Starting a business requires a leap of faith. Even when you know you’ve got the skills and know-how to be a success, there are many ways that your budding venture can go wrong.
Arguably, the toughest part for any entrepreneur is securing the funds to gain traction and grow despite having secured contracts with clients.
What’s worse for new businesses than to have to turn away paying opportunities because they don’t have the capital to finance their operations, hire new people or invest in new equipment? Most young businesses can’t afford to turn away paying customers. They also can’t afford for word to get around that they can’t take on bigger projects.
For start-ups and young businesses, there is a chicken-or-the-egg dilemma when it comes to qualifying for lines of credit or getting approved for a loan. Banks want to see history and a strong client base. But business owners can’t always build a decent portfolio without the capital to take on more clients.
For this reason, invoice factoring can be a way for new business owners to turn those early invoices into real working capital to get their businesses off the ground.
Young Businesses Need Capital: Factoring Provides It
You know the saying, “you need to spend money to make money”? Ask a business owner if this is true. Rarely, can a young business survive without consistent working capital.
In fact, a lack of sufficient capital is the second-most common reason that new businesses fail. New business owners often borrow money from friends and family to help support their dreams. Or, they go into considerable personal debt in order to finance those early stages.
Either way, you have somebody looking over your shoulder and expecting to be paid back. That’s a lot of pressure when you’re just starting out.
Invoice factoring provides working capital and predictable cash flow your new business needs. Unlike banks, factoring companies provide funding by purchasing your outstanding invoices. That means that if you’ve got invoices, you have access to an immediate source of funding. The best part is that you’re getting an advance on your money. So not only do you get your money, you get it without the debt.
As a start-up, you understand that it’s all about speed, and that’s the foundation of factoring. Once your application is approved, you can get funding in as quickly as 24 hours after you submit your invoices. You can use those funds for anything that you’d like, restriction-free. Use it for payroll, to pay rent or to invest in new equipment.
Young Businesses Need Support: Factoring Provides It
Business owners often find themselves wearing many hats in the course of a day. How often does a business owner say, “If only I had someone helping me with X, I can really focus on Y?”.
Factoring companies provide more than funding for businesses. They take some of the most time-consuming tasks out of the owner’s hands, like checking customer credit and collecting on outstanding invoices. These jobs can take hours of your valuable time and often require additional staff to manage them. Different from a traditional loan, you get a team of back office support staff at no additional charge. These and other value-added services are included in your factoring fee. Be sure to talk to your factoring company about what other services they provide.
Young Businesses Need Protection from Bad Debt: Factoring Provides It
For a new business, extending credit to a customer who doesn’t pay can be harmful at best and devastating at worst. It’s important to screen your customers’ credit. A factoring company will do this for you before you take on new business so you can be assured that the client has the funds to pay.

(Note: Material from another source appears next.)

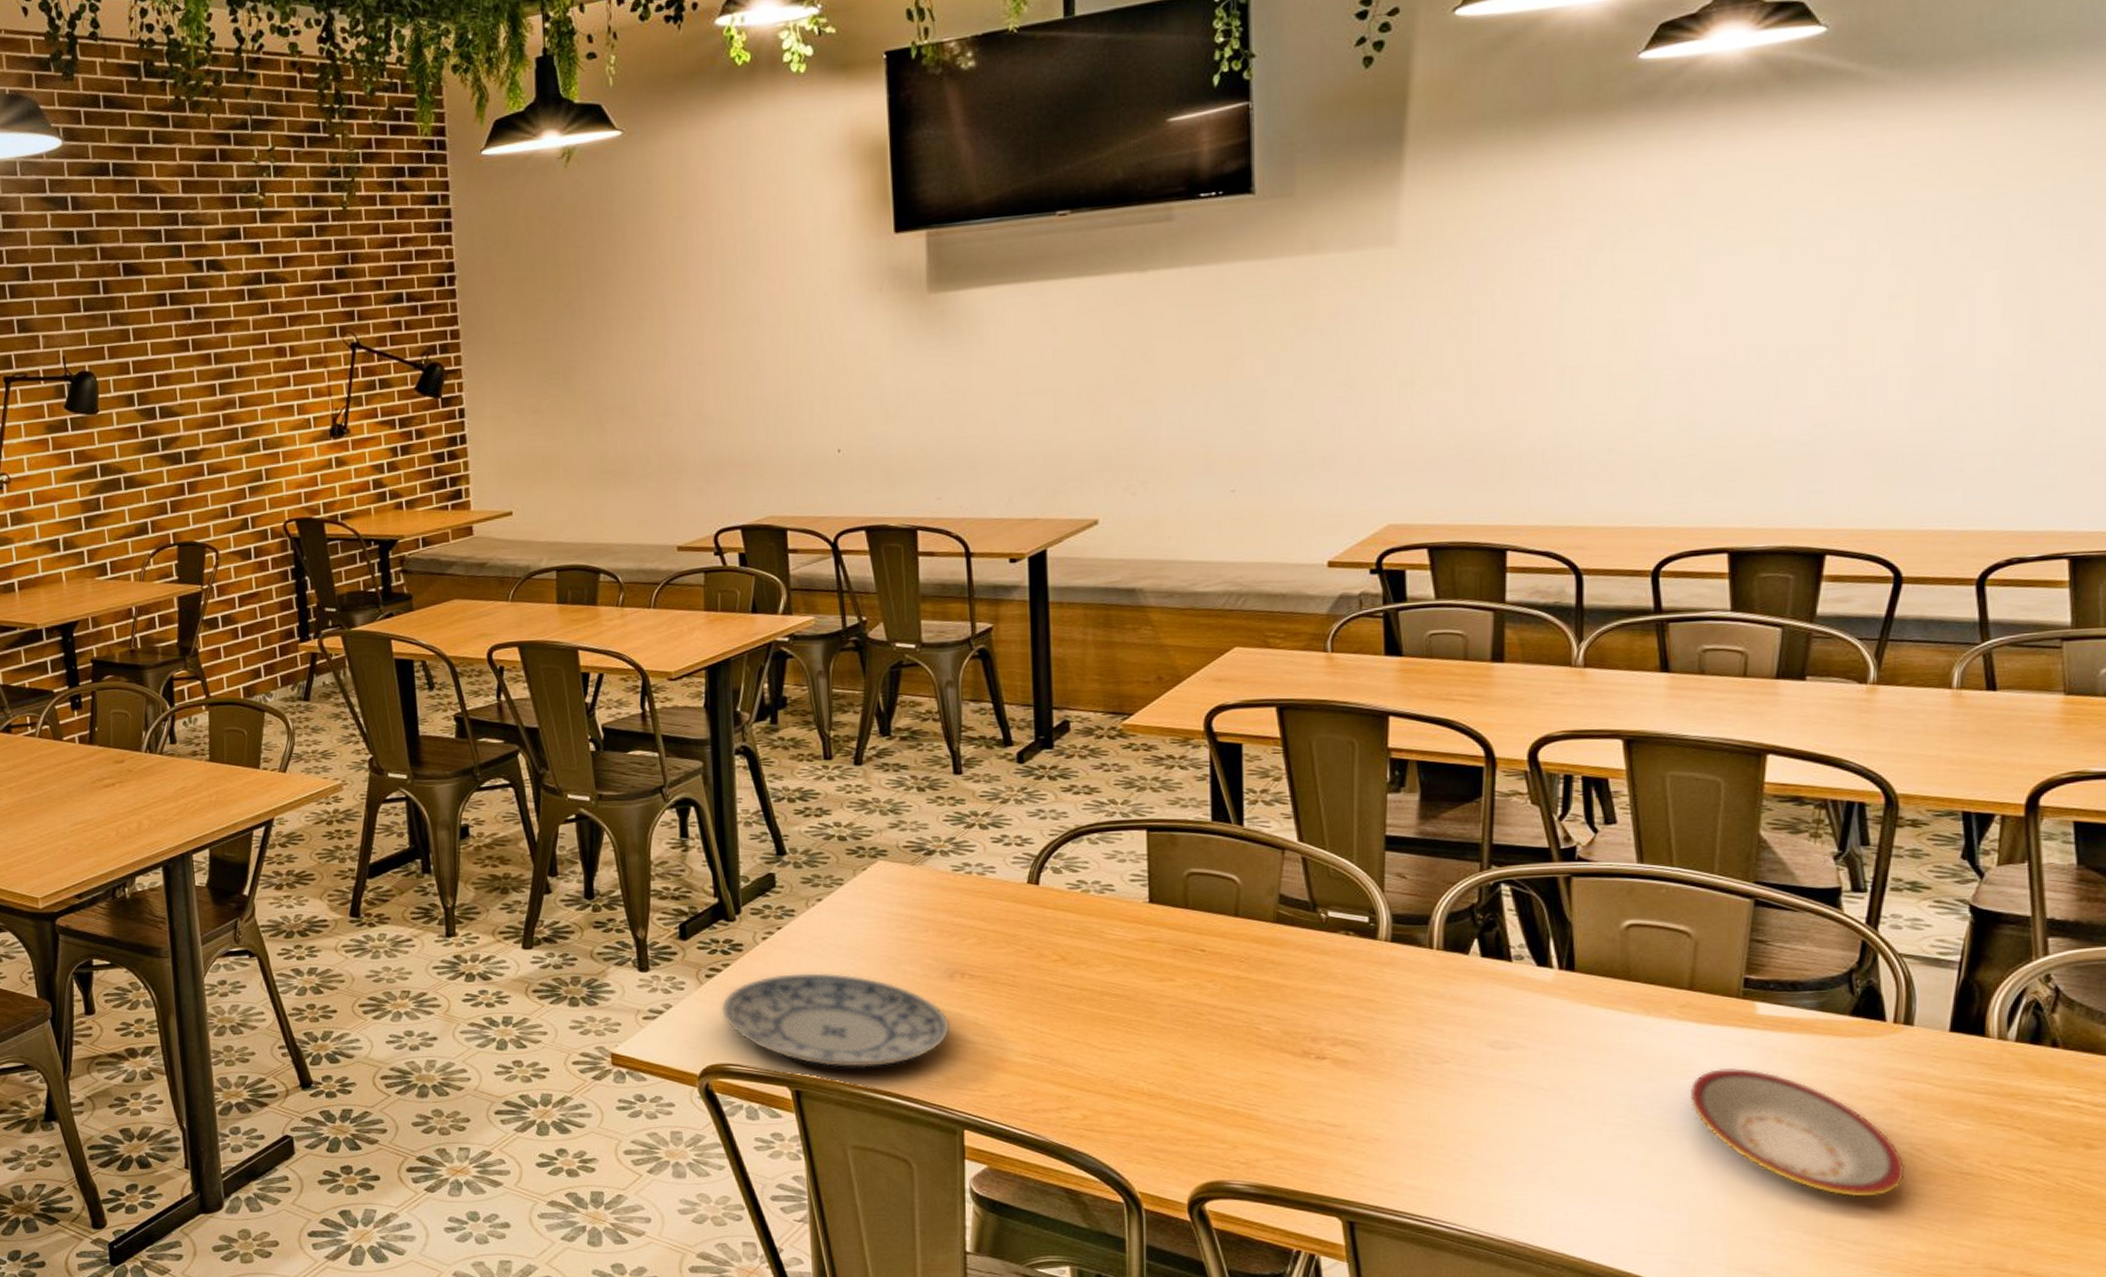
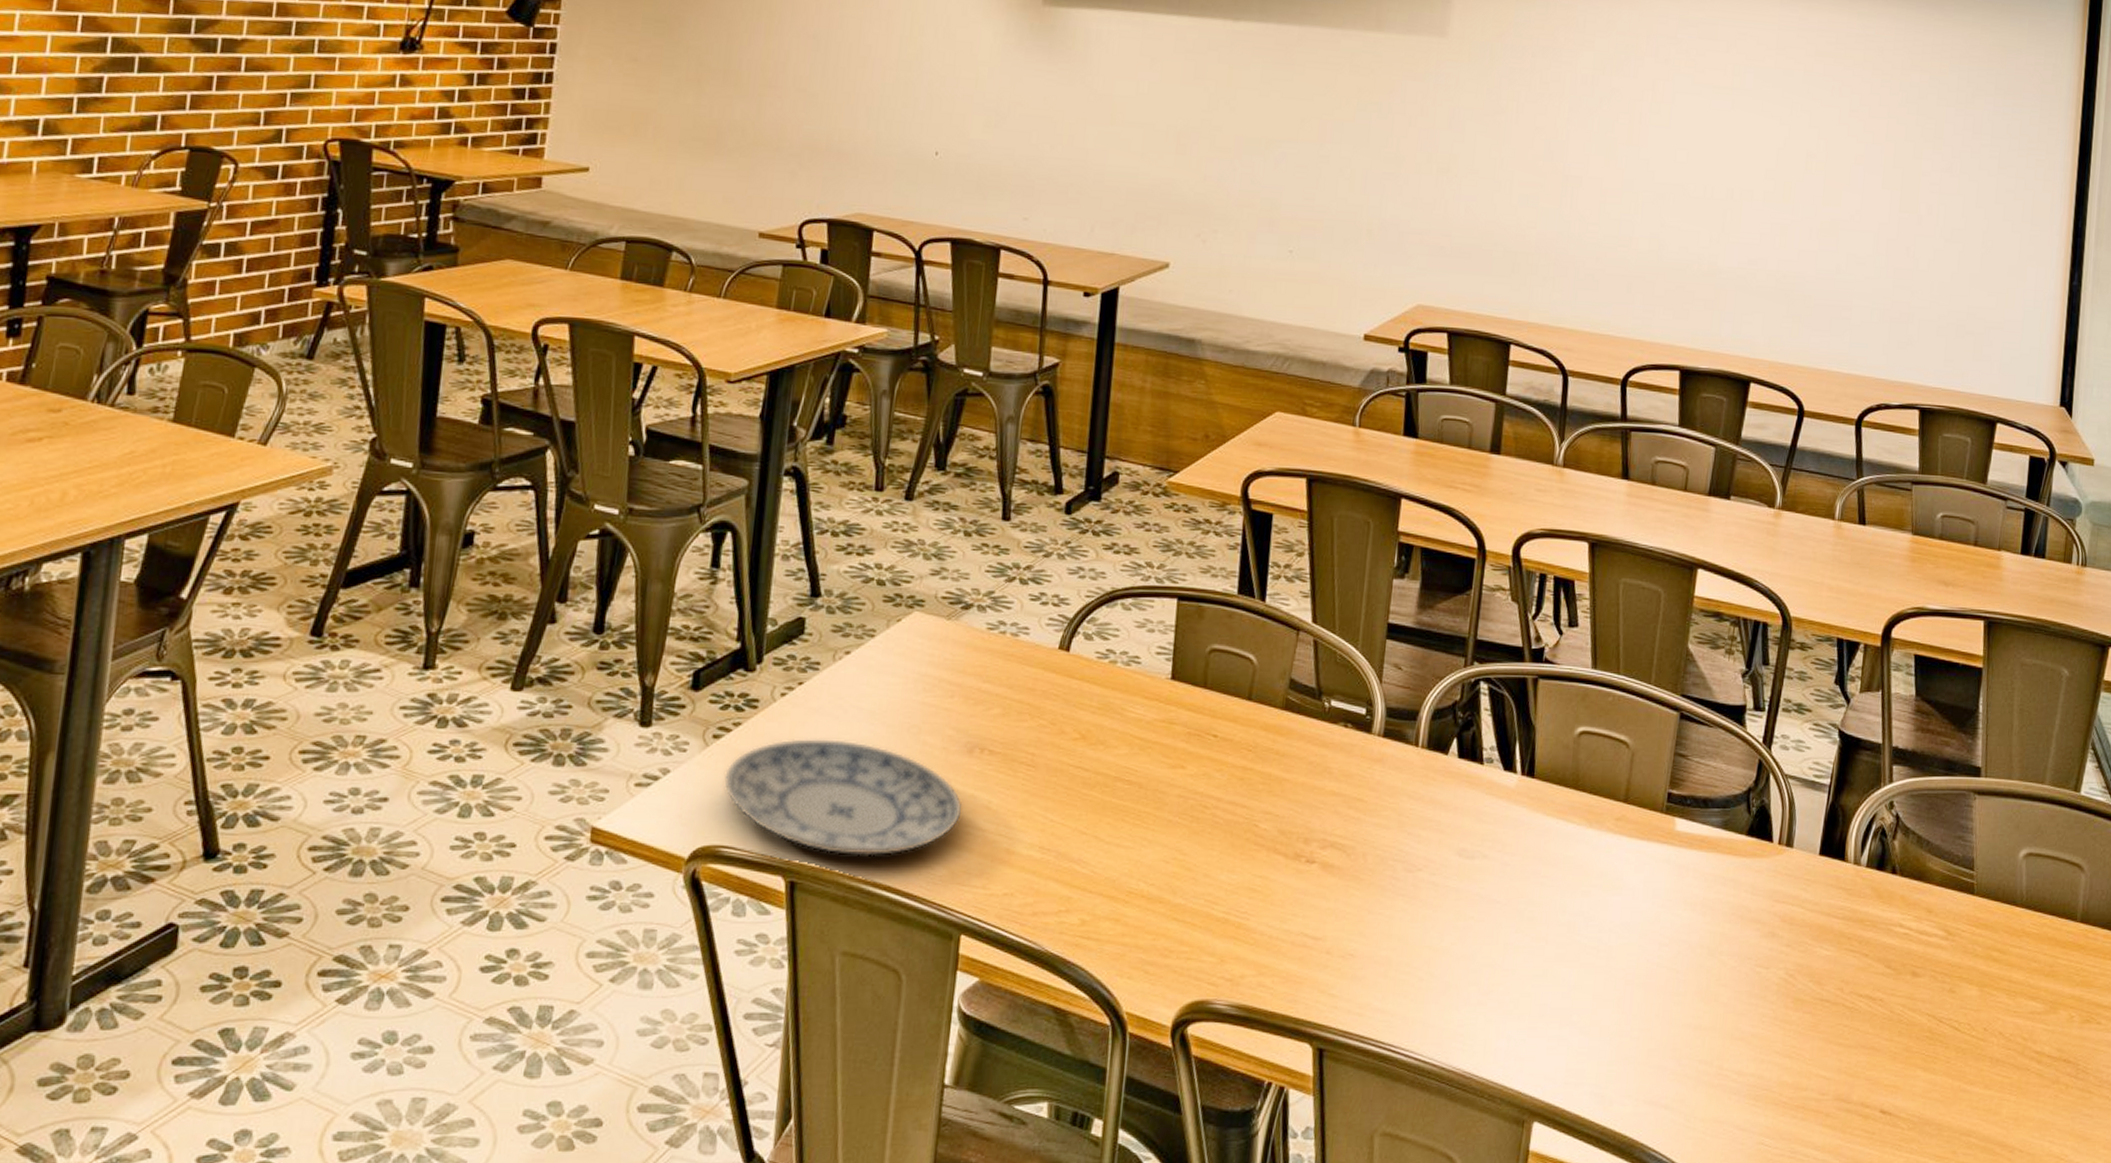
plate: present [1689,1068,1905,1197] -> none [1617,886,1781,1025]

This saves you time upfront so you don’t start projects for clients who can’t pay, and it also means that the factoring company can work with you to advance you funds when you complete the work.
Young Businesses Must Avoid Taking on Debt: Factoring Won’t Add to Your Debt
One of the biggest reasons that factoring is ideal for young businesses is that it provides the money you need without adding to your debt.
Factoring isn’t a loan – it’s a purchase of your invoice. The factoring company buys your invoice, takes out a nominal factoring fee, and issues any remaining monies when the client pays. That’s it. End of transaction. No debt to keep track of or payments to make.
That means there’s no need to list your factoring balance as debt. There are no interest rates or hidden fees either. In other words, factoring provides you with the predictable cash flow you need without adding to your debt.
Young Businesses Need to Grow: Factoring Helps
Growth opportunities don’t come along every day, but when they do, you’ve got to take advantage of them. New companies sometimes struggle to accept large orders or attract new customers because they don’t have the financial stability needed to do so.
Invoice factoring provides a solution by smoothing out cash flow and making it possible for business owners to pursue growth opportunities in the moment.
Learn more how Triumph Business Capital helps entrepreneurs get their businesses off the ground.
Starting a business requires a lot of hard work – and some help. While it can be difficult to get a young business off the ground, factoring can provide you with the stability, working capital, and overall assistance you need to make your new business a success.